New York Life Foundation Awards $1.4 Million to National Center for School Crisis and Bereavement
The New York Life Foundation has announced a four-year, $1.4 million grant to the National Center for School Crisis and Bereavement to fund ongoing operations and build its capacity to provide bereavement resources in schools.
Located at St. Christopher's Hospital for Children and the Drexel University College of Medicine, the center provides counsel and training to school professionals, mental health providers, and other professionals who work with grieving children and families.
The grant also will be used to establish the Coalition to Support Grieving Students, an effort to bring together national educational associations to provide the expertise required to develop bereavement resources such as training modules, guided learning, talking points, and supportive materials. The initiative is believed to be the first of its kind.
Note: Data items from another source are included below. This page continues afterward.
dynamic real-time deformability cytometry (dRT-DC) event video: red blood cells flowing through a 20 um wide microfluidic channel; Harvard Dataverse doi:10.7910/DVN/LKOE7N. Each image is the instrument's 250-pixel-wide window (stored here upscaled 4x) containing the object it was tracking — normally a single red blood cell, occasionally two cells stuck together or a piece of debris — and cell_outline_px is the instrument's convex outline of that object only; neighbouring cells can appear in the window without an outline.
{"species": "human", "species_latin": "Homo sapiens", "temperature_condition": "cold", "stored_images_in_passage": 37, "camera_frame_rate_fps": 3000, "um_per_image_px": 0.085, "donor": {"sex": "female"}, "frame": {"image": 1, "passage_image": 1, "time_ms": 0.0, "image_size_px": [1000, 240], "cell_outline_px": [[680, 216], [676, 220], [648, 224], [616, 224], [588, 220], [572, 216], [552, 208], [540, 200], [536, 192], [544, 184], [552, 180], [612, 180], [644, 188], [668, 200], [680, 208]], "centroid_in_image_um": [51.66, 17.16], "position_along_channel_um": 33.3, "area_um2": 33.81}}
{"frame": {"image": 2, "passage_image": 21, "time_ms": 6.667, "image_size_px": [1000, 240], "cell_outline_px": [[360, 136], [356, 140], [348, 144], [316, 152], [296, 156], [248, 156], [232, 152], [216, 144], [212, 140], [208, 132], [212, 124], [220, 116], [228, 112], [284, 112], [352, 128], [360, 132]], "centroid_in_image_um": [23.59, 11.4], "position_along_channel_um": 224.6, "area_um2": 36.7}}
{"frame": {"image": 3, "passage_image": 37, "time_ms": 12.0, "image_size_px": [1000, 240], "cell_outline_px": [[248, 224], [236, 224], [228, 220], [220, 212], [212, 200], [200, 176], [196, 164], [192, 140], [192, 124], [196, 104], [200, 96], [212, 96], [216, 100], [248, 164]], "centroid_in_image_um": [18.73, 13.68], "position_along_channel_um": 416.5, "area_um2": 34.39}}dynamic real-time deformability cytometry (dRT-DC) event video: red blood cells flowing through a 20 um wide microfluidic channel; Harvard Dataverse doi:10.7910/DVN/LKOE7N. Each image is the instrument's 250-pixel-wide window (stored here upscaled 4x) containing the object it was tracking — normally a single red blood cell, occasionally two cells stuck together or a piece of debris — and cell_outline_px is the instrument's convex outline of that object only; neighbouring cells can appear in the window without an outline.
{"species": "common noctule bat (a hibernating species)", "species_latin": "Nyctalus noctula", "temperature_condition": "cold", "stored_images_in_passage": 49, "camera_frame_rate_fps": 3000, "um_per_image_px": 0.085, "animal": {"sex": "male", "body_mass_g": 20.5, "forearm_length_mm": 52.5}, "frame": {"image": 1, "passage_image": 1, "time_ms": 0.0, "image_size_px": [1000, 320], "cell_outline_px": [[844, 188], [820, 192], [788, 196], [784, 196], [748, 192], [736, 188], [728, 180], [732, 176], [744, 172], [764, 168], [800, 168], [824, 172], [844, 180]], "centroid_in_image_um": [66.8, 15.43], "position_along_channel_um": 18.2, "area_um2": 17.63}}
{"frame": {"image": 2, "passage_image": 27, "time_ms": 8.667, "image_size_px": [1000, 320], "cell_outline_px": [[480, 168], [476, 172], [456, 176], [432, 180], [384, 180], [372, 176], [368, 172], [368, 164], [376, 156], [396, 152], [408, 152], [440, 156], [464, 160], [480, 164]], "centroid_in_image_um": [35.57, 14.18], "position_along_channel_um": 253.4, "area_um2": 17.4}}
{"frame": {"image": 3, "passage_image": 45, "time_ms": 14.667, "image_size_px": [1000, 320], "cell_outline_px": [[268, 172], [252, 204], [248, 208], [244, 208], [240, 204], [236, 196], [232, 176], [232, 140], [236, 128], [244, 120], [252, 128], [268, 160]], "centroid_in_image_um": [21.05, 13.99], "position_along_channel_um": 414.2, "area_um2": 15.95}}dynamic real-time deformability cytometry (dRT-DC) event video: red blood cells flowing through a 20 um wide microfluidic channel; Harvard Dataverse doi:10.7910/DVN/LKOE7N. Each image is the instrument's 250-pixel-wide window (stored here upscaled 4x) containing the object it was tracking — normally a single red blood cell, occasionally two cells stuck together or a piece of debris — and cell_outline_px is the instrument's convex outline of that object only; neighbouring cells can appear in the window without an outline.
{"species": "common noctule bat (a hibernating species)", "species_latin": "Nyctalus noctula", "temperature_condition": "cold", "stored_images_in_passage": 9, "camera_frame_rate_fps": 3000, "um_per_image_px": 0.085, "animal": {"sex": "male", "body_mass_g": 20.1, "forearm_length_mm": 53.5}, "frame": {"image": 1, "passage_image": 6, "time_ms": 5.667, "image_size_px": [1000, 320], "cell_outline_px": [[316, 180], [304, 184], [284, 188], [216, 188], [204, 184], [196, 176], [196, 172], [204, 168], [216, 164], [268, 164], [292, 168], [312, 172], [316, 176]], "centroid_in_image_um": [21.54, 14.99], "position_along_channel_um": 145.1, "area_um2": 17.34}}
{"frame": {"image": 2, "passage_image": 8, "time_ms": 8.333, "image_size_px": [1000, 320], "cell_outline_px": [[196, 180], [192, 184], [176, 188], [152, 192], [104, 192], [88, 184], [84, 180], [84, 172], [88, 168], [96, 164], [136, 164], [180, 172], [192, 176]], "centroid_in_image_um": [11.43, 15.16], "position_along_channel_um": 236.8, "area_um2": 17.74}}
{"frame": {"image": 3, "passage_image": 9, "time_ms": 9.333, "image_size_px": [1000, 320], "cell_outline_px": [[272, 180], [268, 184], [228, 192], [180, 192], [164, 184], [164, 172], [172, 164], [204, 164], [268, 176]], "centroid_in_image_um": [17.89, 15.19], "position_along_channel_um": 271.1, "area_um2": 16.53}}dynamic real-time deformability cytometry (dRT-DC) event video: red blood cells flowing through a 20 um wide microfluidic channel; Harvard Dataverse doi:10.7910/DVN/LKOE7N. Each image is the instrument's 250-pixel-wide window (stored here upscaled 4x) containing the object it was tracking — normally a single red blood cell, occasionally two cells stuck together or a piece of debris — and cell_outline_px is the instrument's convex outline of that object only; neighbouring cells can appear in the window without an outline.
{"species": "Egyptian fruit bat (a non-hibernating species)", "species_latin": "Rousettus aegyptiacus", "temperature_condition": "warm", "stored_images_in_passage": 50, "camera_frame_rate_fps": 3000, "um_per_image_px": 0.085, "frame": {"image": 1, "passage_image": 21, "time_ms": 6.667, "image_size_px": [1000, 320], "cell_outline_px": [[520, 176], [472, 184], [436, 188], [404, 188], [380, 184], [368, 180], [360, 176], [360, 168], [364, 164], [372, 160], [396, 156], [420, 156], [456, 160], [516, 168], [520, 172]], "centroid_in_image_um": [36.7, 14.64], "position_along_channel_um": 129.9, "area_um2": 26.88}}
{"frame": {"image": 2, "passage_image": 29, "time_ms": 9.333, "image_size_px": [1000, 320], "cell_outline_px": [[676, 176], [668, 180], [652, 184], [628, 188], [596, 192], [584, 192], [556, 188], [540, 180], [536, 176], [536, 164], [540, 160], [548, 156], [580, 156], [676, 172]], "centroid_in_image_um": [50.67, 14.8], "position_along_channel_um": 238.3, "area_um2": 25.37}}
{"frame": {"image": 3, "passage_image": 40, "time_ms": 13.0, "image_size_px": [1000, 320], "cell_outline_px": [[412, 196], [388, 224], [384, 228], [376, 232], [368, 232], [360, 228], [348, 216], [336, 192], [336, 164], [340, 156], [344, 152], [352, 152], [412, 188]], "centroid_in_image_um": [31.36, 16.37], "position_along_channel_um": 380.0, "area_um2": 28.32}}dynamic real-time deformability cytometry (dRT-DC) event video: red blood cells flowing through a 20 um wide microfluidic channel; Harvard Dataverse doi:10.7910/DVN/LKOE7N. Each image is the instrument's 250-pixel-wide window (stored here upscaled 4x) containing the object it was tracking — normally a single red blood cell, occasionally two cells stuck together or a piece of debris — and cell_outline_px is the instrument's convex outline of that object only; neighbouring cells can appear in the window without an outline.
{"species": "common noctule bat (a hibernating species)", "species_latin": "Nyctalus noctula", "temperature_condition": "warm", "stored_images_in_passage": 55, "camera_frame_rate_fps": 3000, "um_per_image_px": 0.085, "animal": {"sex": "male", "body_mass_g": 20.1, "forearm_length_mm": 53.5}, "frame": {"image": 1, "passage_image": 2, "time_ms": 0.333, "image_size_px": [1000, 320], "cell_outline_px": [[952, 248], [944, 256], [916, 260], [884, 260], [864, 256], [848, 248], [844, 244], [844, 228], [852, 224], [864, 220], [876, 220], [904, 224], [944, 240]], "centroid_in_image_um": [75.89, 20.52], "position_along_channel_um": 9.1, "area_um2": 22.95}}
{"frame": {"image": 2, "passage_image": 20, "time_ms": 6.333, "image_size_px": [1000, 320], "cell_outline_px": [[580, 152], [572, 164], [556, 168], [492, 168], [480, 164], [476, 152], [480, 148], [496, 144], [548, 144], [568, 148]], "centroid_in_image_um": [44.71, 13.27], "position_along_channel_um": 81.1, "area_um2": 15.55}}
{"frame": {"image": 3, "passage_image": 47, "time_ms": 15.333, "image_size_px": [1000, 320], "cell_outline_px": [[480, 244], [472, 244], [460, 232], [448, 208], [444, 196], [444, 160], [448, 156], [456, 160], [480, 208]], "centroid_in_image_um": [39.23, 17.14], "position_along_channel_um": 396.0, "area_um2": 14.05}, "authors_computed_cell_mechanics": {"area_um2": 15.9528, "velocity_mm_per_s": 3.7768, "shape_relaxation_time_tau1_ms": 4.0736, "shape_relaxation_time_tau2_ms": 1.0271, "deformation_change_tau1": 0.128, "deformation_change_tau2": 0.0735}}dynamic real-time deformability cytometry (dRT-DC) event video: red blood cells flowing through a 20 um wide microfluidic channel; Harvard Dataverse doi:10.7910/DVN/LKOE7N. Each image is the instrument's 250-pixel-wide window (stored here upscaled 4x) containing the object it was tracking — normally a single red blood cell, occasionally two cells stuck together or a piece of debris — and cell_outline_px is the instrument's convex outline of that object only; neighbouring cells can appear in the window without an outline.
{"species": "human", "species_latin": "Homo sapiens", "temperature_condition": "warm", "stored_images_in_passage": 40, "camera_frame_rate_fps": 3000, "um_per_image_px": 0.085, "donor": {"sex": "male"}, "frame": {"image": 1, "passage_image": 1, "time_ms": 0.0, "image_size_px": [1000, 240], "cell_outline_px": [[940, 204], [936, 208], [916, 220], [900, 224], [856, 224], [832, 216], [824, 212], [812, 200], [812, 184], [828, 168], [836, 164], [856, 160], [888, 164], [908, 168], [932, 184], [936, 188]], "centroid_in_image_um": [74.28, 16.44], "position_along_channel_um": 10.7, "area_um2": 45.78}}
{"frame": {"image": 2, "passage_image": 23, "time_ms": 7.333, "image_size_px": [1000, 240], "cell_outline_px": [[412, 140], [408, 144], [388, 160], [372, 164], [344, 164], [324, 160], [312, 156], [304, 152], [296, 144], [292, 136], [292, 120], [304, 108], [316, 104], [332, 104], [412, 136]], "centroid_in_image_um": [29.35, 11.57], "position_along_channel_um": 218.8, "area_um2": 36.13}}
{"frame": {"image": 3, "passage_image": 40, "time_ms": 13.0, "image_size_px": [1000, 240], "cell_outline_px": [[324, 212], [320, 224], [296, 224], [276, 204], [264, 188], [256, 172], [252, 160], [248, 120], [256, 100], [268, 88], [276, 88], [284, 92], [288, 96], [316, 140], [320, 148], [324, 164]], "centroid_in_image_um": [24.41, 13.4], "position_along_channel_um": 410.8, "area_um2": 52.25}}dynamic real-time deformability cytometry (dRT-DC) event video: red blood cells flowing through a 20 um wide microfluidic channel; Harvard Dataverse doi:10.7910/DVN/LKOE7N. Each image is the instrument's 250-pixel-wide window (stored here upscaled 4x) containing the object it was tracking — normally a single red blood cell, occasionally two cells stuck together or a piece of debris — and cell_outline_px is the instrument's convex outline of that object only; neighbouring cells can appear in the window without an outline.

"We are proud to be part of this critical project that will create a centralized, widely accepted resource that will provide educators and other school personnel with the information and training they need to help grieving children in K through twelfth grade," said National Center for School Crisis and Bereavement director David Schonfeld, a pediatrician-in-chief at St. Christopher's and chair of the Department of Pediatrics at the Drexel University College of Medicine. "The primary goal of the project is to recognize the important role that schools play in supporting children at times of loss and to empower educators and other school personnel to support grieving children in the school setting."